Reading text ::
((
There are three senses of gist in the Oxford English Dictionary. We’re not concerned with its obsolete sense of a right of pasture for cattle (from Anglo-Norman agister, to pasture animals) nor its equally obsolete one of a stopping place or lodging (from old French giste, in modern French the more familiar gîte for a furnished holiday home). This one is the essence or substance of a speech or text.

It evolved out of the legal language in medieval England after the Norman Conquest at a time when court cases were recorded in French. There was a fixed phrase, cest action gist, in which gist is from Latin jacēre, to lie, be situated or figuratively to be placed in a particular state or condition, via Old French gesir, to lie. Its literal translation was this action lies. It meant that sufficient grounds existed for continuing with the action, a sense of lie which is still known in legal English.
))
What the task asks :: Please summarize the passage on the word "gist" in two sentences.

Entries provided ::
((
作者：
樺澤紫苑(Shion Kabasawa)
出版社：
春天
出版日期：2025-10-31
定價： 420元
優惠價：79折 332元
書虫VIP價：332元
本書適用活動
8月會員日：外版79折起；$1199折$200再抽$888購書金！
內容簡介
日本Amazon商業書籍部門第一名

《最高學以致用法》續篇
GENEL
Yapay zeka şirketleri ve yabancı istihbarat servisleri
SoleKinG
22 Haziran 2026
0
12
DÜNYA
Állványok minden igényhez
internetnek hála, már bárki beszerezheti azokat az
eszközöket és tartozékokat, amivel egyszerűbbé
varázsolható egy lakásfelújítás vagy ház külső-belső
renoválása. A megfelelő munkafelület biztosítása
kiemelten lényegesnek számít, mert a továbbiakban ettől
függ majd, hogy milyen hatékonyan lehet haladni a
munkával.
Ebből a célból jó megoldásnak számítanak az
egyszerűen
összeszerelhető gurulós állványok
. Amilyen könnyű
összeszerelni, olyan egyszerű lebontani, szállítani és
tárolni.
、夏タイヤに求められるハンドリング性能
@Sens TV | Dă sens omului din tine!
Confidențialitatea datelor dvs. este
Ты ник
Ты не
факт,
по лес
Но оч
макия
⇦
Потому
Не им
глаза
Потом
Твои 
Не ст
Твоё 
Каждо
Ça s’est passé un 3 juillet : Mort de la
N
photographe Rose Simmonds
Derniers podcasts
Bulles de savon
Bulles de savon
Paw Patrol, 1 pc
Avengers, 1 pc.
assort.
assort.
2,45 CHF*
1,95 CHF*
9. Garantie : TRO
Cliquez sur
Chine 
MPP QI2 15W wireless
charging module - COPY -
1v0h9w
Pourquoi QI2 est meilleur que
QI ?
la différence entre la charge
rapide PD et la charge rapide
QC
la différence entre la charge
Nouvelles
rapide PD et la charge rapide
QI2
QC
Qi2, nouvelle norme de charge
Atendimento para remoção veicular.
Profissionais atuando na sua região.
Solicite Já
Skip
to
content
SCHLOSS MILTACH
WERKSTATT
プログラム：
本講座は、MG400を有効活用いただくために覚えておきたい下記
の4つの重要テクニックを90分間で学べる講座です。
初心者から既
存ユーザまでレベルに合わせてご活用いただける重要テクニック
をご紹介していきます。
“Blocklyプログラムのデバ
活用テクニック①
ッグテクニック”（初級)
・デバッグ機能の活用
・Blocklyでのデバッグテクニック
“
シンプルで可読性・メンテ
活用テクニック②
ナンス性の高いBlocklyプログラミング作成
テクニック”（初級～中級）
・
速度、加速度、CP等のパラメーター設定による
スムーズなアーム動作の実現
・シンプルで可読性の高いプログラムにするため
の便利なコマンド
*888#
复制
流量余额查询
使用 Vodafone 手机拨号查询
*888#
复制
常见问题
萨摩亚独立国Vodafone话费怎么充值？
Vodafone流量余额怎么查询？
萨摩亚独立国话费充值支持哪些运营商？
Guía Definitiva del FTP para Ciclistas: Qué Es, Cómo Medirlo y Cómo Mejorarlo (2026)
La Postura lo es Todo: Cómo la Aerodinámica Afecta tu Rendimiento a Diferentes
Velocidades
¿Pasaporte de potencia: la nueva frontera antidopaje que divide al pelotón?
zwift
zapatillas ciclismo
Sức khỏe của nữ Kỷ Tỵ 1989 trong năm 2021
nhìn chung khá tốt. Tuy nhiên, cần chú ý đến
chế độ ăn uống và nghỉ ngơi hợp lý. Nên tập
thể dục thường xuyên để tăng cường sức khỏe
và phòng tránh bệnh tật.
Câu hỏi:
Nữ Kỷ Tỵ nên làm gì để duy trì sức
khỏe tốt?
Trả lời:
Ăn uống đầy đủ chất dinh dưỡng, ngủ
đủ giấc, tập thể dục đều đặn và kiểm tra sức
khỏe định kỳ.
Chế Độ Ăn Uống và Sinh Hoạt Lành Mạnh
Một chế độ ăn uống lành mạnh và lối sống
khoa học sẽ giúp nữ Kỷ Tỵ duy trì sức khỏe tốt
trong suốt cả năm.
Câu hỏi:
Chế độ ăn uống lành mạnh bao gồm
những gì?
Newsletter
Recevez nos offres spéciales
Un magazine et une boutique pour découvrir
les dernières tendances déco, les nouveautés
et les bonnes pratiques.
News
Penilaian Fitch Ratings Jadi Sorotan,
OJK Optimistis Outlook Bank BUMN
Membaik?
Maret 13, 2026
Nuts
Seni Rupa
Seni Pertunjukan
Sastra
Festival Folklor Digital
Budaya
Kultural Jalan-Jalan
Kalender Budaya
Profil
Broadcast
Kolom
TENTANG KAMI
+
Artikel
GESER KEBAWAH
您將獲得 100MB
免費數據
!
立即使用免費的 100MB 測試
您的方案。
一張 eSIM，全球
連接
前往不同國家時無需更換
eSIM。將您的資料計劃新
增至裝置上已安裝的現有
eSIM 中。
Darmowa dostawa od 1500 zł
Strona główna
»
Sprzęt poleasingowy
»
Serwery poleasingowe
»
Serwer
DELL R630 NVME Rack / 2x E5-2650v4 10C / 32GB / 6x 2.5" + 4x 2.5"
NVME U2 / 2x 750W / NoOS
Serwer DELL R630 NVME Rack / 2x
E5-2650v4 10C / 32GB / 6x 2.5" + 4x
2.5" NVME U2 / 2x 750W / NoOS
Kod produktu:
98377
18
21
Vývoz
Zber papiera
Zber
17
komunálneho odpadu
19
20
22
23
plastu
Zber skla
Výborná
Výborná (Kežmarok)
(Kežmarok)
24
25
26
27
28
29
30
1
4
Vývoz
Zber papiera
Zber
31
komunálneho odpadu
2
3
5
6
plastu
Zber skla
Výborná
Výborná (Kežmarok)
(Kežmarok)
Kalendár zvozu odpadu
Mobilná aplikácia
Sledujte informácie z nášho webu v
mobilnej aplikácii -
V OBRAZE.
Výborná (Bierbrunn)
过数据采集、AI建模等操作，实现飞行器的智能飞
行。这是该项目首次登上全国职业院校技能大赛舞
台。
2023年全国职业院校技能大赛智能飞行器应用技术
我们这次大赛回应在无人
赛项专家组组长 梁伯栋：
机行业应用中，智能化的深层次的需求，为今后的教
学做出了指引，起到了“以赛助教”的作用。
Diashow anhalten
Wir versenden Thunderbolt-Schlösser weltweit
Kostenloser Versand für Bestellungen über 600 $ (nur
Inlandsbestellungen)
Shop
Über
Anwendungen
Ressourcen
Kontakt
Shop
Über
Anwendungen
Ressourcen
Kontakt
))
Response area :: The Oxford English Dictionary lists three senses of gist: two obsolete ones, a right of pasture for cattle and a stopping place or lodging, and the one of interest here, the essence or substance of a speech or text. That sense arose in the French-language legal records of medieval England from the phrase cest action gist, "this action lies," which meant there were sufficient grounds to continue with the action.